I am working in R with a large dataset. The dataset records when bike rides start and end throughout a year with columns "started_at" and "ended_at" respectively. I want to create an area graph in ggplot that shows the activity of the bike rides over a 24-hour period. Therefore, the x-axis should start with 00:00:00 and end with 23:59:59. Ideally, I would have accuracy down to the second. The y-axis would show all active bike rides during any set time. For example, if the dataset only contained two rides: 2023-01-01 23:00:00--2023-01-02 01:00:00 2023-01-05 00:00:00--2023-01-05 01:00:00 Then the chart should show a straight value of 2 from 00:00:00 to 01:00:00, drop to 0, then rise to 1 from 23:00:00 to 23:59:59.
To accomplish this task, I first need to make a dataframe that lists all times from 00:00:00 to 23:59:59. I did that with this code:
df <- data.frame(time = format(seq(from = as.POSIXct("00:00:00", format = "%T"), to = as.POSIXct(
"23:59:59", format = "%T"), by = "1 sec"), "%H:%M:%S"))
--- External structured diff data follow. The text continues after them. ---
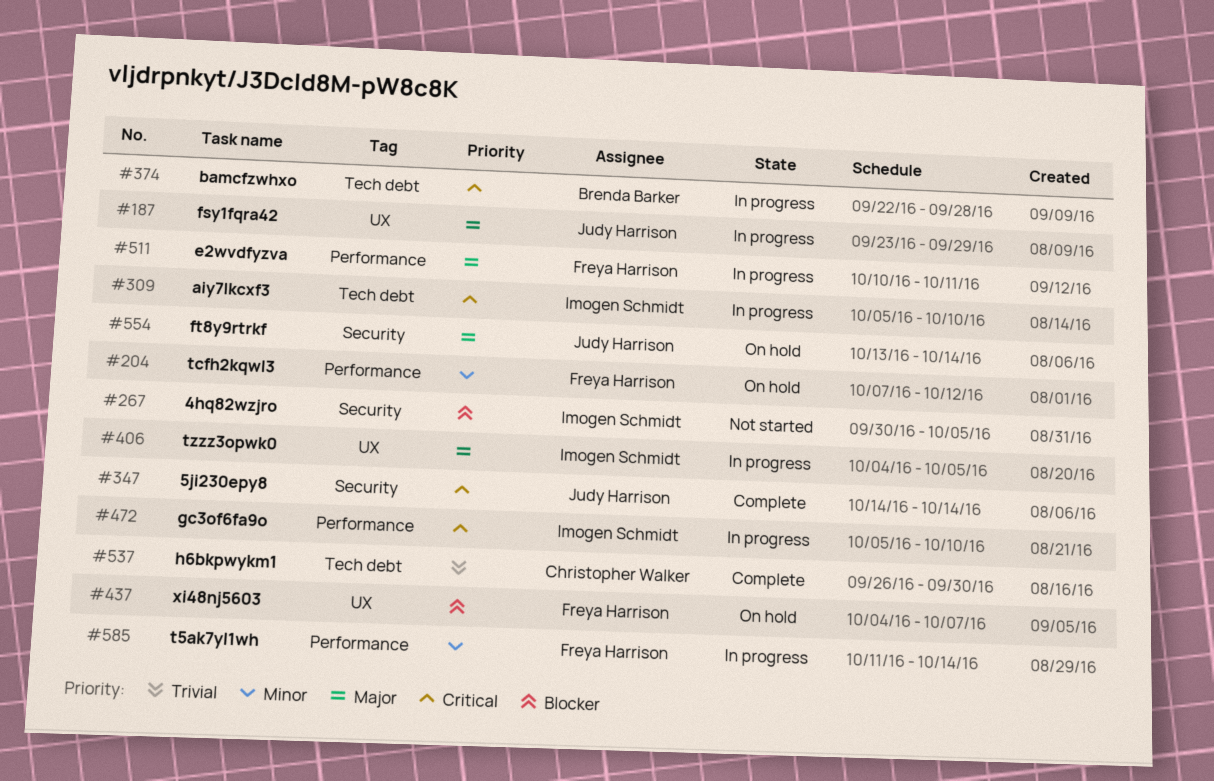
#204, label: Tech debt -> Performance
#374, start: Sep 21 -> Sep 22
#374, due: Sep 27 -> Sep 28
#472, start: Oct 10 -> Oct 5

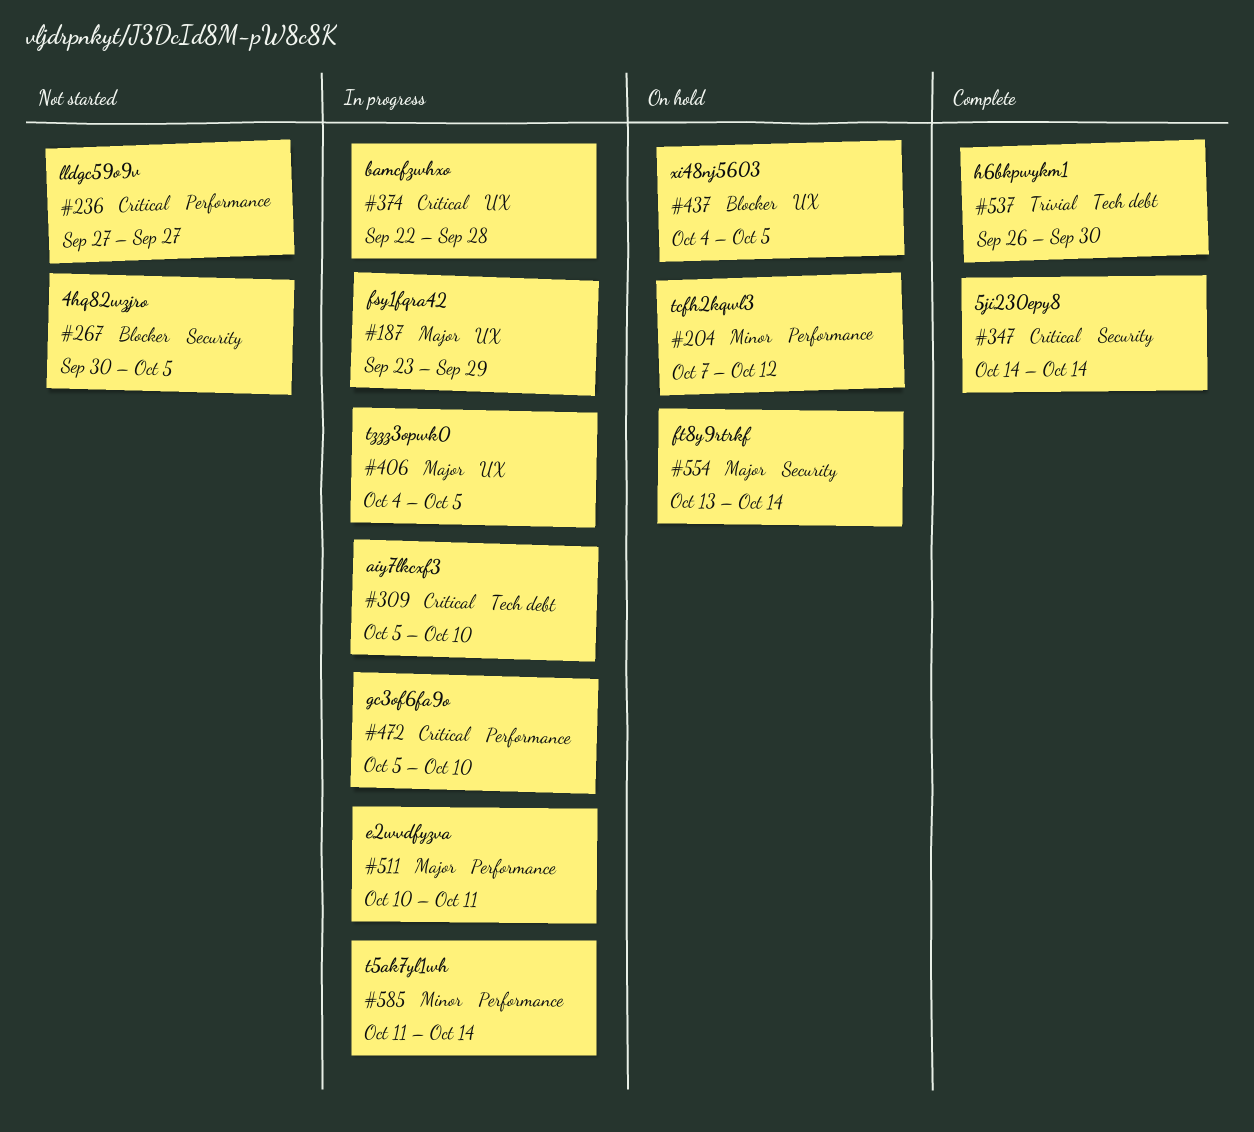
#236: none -> present
#374, label: Tech debt -> UX
#437, due: Oct 7 -> Oct 5

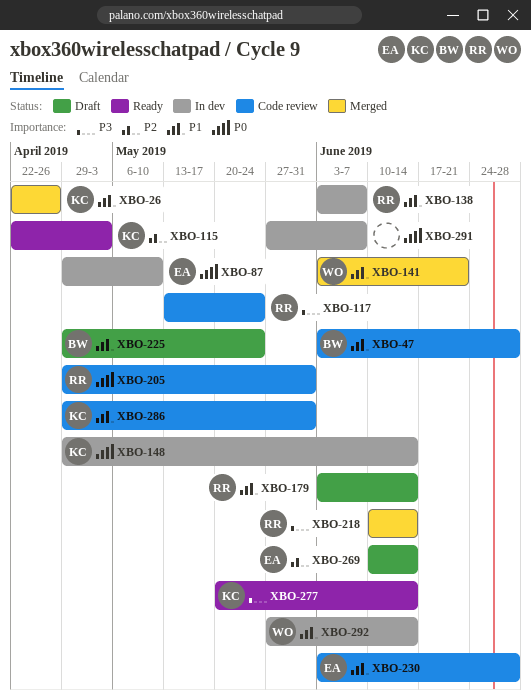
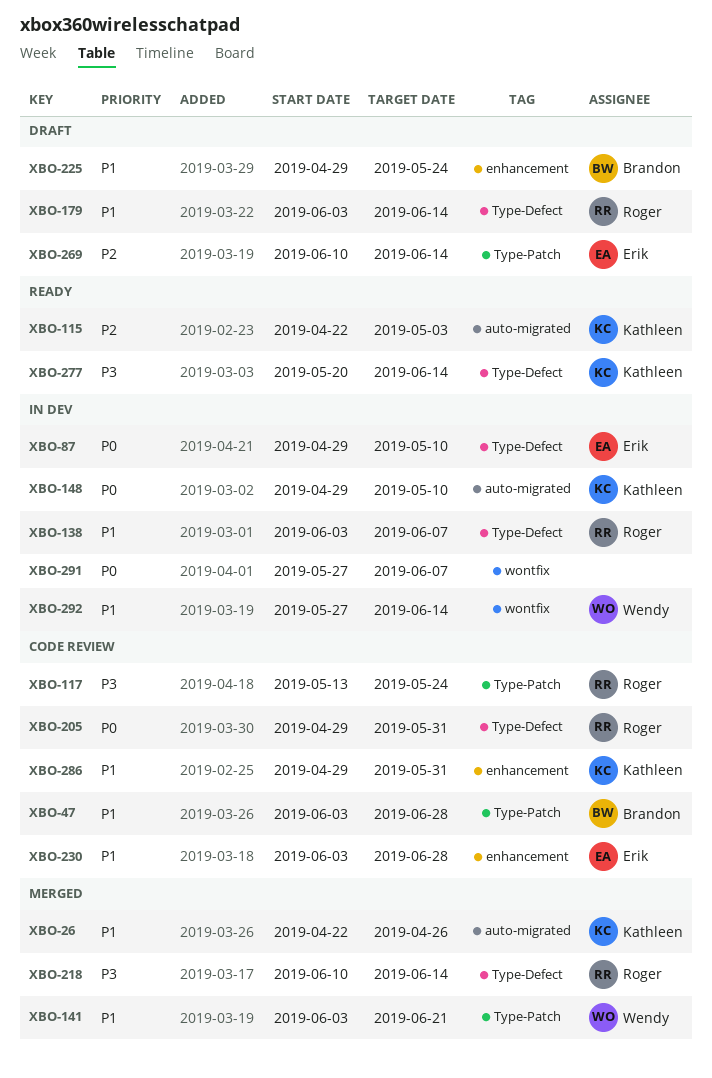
XBO-148, due: Jun 14 -> May 10

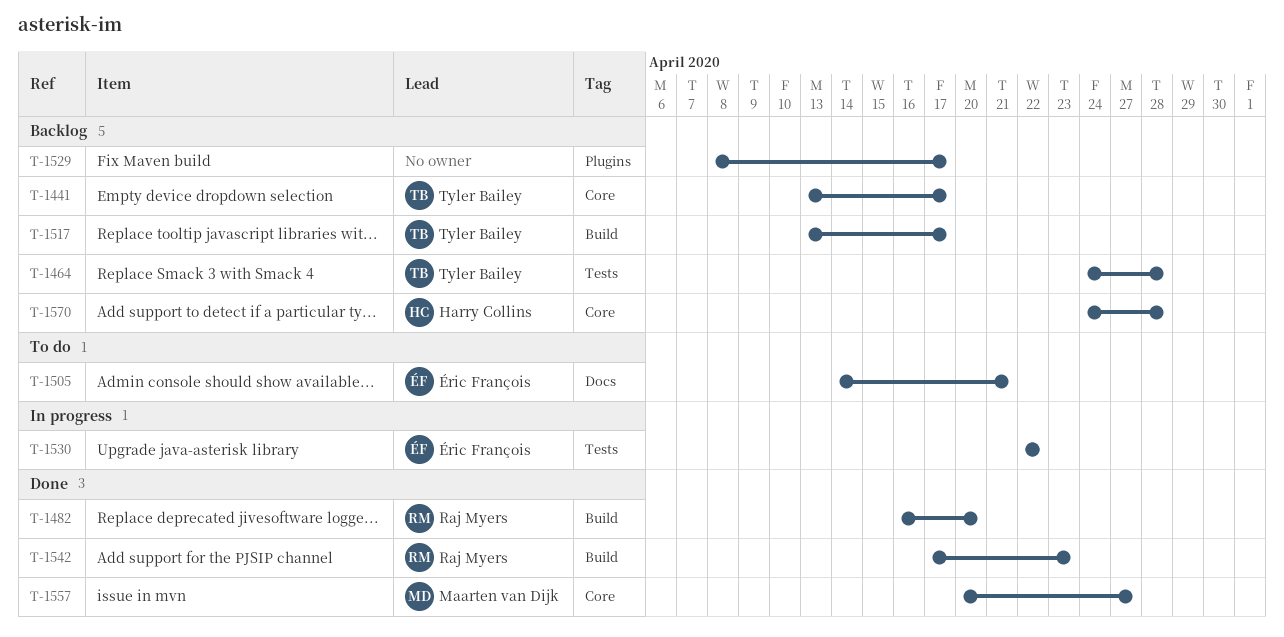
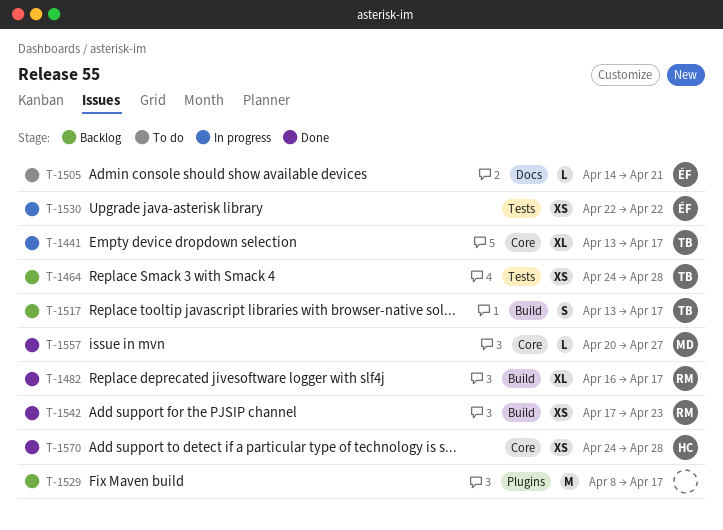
T-1441, status: Backlog -> In progress
T-1482, due: Apr 20 -> Apr 17
T-1570, status: Backlog -> Done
Then, I need to record how many trips are active at any one time. I currently have a method for doing this as long as ended_at > started_at (when a trip doesn't occur over midnight or during a DST roll back). I'm not trying to fix that problem yet. The code I came up with looks like this:
sum(mapply(between, "03:00:00", format(as.POSIXct(sample$started_at), "%H:%M:%S"), format(as.POSIXct(sample$ended_at), "%H:%M:%S")))
With a 100,000 row sample, the code takes ~10 seconds to complete. I need to work with 4 million rows with 86400 different times. I could lower my accuracy by only looking at each hour, but the code is still too slow. Is there a more efficient way to code this?